Exodus 11 & 12
A happy note to start: our group is now 102 members!
I pray that we are helping each other grow in the faith in these sad days when we cannot be together at Mass.
Chapter 11 is a prediction of the final plague — the death of the first born of every Egyptian, of man and cattle.
The prediction is extremely short-term: about midnight!
Note that it will be done so that — at least in the morning — the Israelites will not be blamed by the Egyptians, and not even by their dogs! (11:7).
And yet God warns Moses that, until this final plague comes, Pharaoh’s heart will remain hardened!
WHY? God works in the long term and we have trouble remembering yesterday, let alone the American revolution, not to imagine that the Israelites had been in Egypt a “mere” 430 years! God knows us, as He knew the Israelites. They would not choose to leave Egypt — God knew that the Israelites would need to be driven from Egypt.
Passover — an unblemished lamb “a year old”. In common usage, living critters are “1” from 365 to 730 days of age. So, the lamb in question is certainly weaned, and may even be mature (ie, able to reproduce). At the same time, it is not likely to have reproduced. This is actually important when we remember Isaac and Jesus. Isaac was mature, but not married, when Abraham offered him as a sacrifice. (Of course, God did not ask him to go through with it, but Abraham proved to himself that he was committed to do so.) Jesus was not married when He offered Himself as a sacrifice.
Unblemished means not “best in show”. It means only all the necessary and usual parts are there. From time to time I’ve seen a maimed dog missing a leg — and they don’t seem to care. They can mover along pretty well. Well, that’s not “unblemished”. Similarly, an “unblemished” lamb must have the two working eyes, ears, etc. No noticeable disease. When offering something to God, we must offer only something we would be very glad to keep for ourselves or it is not a worthy offering.
The Jewish month of Nisan begins with a new moon this Thursday, and the 14th (12:7) is near the full moon. (Hence, Easter is the first Sunday after the first full moon after the spring equinox.)
The blood of the lamb must mark the doorposts and the lintel — the vertical posts and the horizontal piece over the door. The letter of the Hebrew alphabet then resembled a lower case t — it was a cross. In three places blood marks the entrance. We mark ourselves in three places with the cross before hearing the Gospel during Mass. We are washed clean in the blood of the lamb — Jesus.....
The Israelites must eat the flesh of the lamb — our Lord will state “unless you eat my flesh and drink my blood you will have no life within you”. Whatever of the lamb they do not eat must be burned — offered to God.
The Israelites prepare bread for that same night — no time for it to rise, so it is unleavened bread. That’s why we use unleavened bread at Mass!

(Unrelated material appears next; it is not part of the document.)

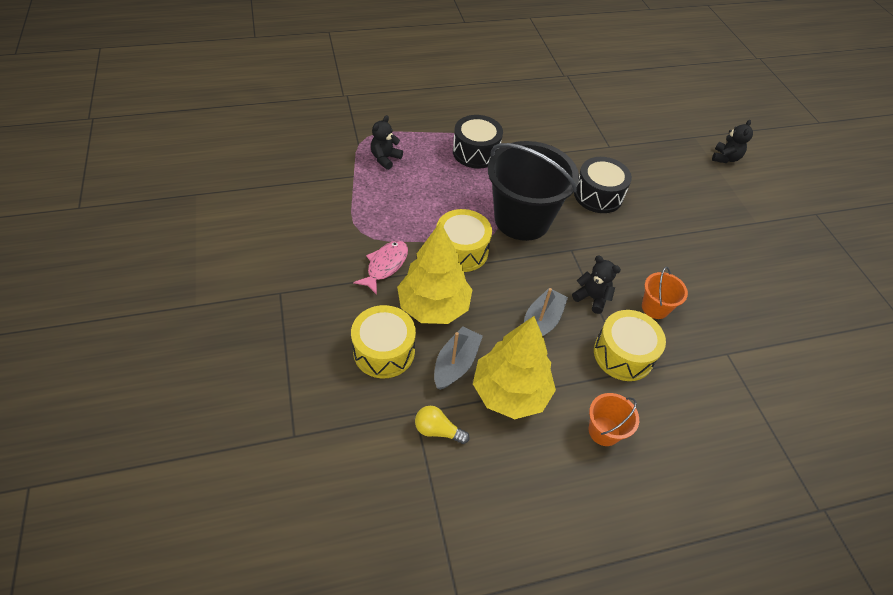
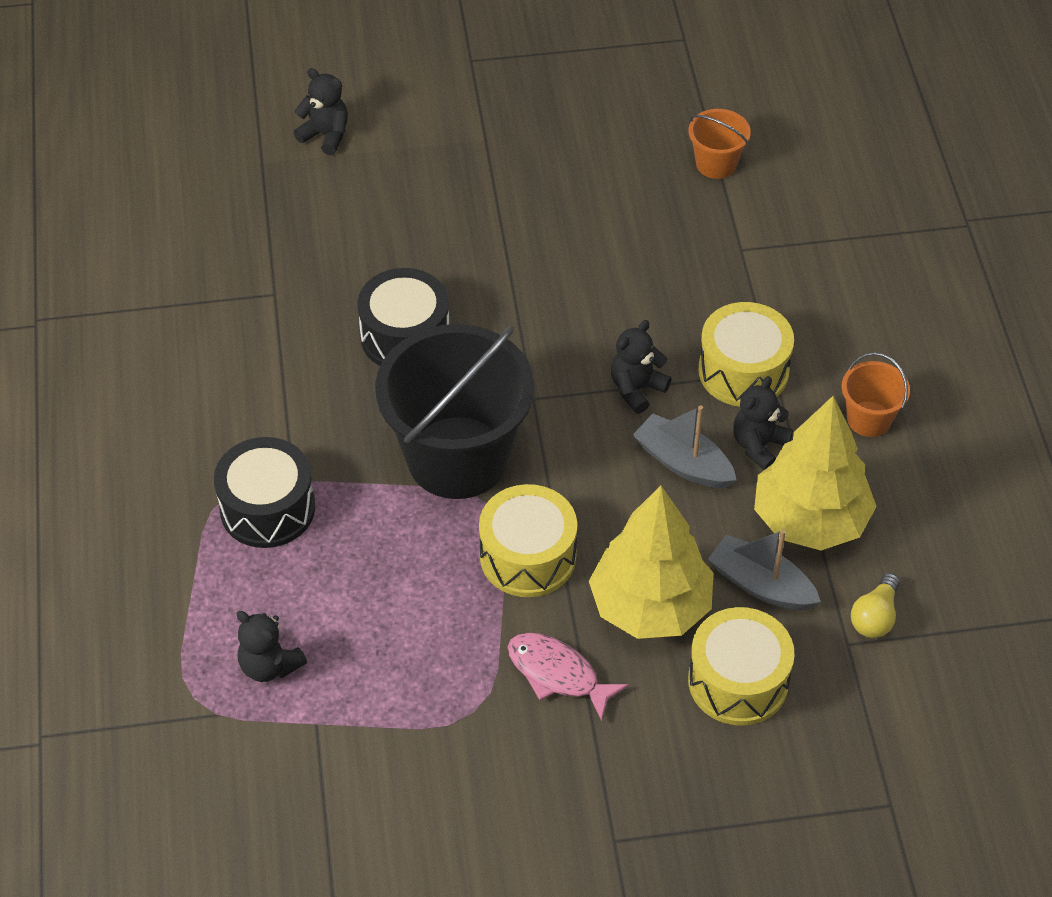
camera: 80 degrees left, 0 degrees up
orange bucket [642,267,688,319] -> orange bucket moved to [689,109,751,179]
none -> black teddy bear [733,376,793,470]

The bitter herbs are a reminder of the harsh work the people have been doing.
They eat the meal standing because they will be ready to leave — to leave their house, city, country!
Vs 15-28 refer to the future.
The week before Passover the people are to eat unleavened bread. For us, this is Holy Week between Palm Sunday and Easter. That’s why our “Lenten Fast” really ends with the Saturday before Palm Sunday — only to be replaced with a much more serious fast!
Vs 15. Eating leavened bread in this time shall cut a person off from Israel. Taking part in the Passover meal every year is necessary to be a member of the community — and anyone who does not do this is no longer a member! This is the reason that Catholics must receive the Eucharist between Easter and Pentecost every year.
*** This year of 2020 with the nasty little virus from China spreading, do not fear. Whenever God allows us to gather again for Mass will be sufficient!
Vs 29-42. God does what He said He would do.....
Vs 43-50. Slaves may be circumcised and share in the Passover, but not hired laborers.... Slaves, in other words, become part of the family and are to be treated as such. Laborers and travelers come and go.
The Passover is the most important feast for the Israelites, and for Christians.
Why Israelites, and not Jews? Remember that “Jews” means “a descendant of the tribe of Judah”. So, all Jews are Israelites, but only about 1 in 13 Israelites are Jews.